Write out a word-for-word repetition of the lines that come before the line containing "## Proverbios sobre" in the listing below, along with that line itself, omitting pictures.

::::

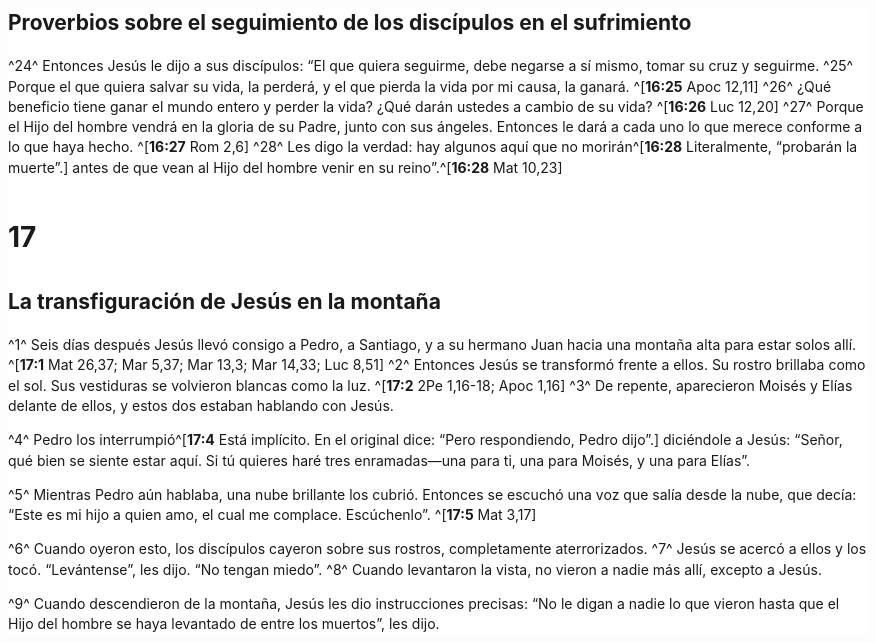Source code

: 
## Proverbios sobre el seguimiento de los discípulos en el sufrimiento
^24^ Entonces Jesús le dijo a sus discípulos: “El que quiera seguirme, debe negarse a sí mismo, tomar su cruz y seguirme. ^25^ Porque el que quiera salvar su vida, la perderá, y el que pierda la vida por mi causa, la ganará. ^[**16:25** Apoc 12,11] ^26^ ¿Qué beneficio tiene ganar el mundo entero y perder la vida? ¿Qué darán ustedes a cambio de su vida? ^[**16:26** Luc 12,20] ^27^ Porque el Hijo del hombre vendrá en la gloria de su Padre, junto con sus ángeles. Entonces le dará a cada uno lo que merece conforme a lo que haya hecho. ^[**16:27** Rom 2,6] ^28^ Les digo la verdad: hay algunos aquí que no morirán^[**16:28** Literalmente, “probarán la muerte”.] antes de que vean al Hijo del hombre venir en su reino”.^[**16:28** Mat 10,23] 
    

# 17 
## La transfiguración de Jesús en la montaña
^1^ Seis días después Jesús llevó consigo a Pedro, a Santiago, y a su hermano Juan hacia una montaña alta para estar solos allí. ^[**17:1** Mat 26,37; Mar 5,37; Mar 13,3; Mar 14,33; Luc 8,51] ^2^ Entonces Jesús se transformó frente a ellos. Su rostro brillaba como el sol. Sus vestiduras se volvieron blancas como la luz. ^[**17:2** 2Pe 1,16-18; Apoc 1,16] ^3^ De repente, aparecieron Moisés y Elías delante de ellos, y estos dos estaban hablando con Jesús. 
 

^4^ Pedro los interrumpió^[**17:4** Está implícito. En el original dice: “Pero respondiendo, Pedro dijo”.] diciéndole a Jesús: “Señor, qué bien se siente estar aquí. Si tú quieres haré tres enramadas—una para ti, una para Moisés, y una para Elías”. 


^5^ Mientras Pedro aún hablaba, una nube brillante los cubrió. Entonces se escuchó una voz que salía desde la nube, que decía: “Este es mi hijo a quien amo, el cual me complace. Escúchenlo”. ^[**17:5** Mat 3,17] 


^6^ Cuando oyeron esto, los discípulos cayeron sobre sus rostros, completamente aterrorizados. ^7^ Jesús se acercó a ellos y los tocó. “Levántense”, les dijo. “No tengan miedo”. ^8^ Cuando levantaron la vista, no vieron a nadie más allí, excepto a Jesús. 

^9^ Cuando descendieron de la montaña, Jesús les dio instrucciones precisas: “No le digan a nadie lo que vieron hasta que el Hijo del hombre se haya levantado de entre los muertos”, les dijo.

::::

◆ EXERCISE SOLUTION
Source code

: 
## Proverbios sobre el seguimiento de los discípulos en el sufrimiento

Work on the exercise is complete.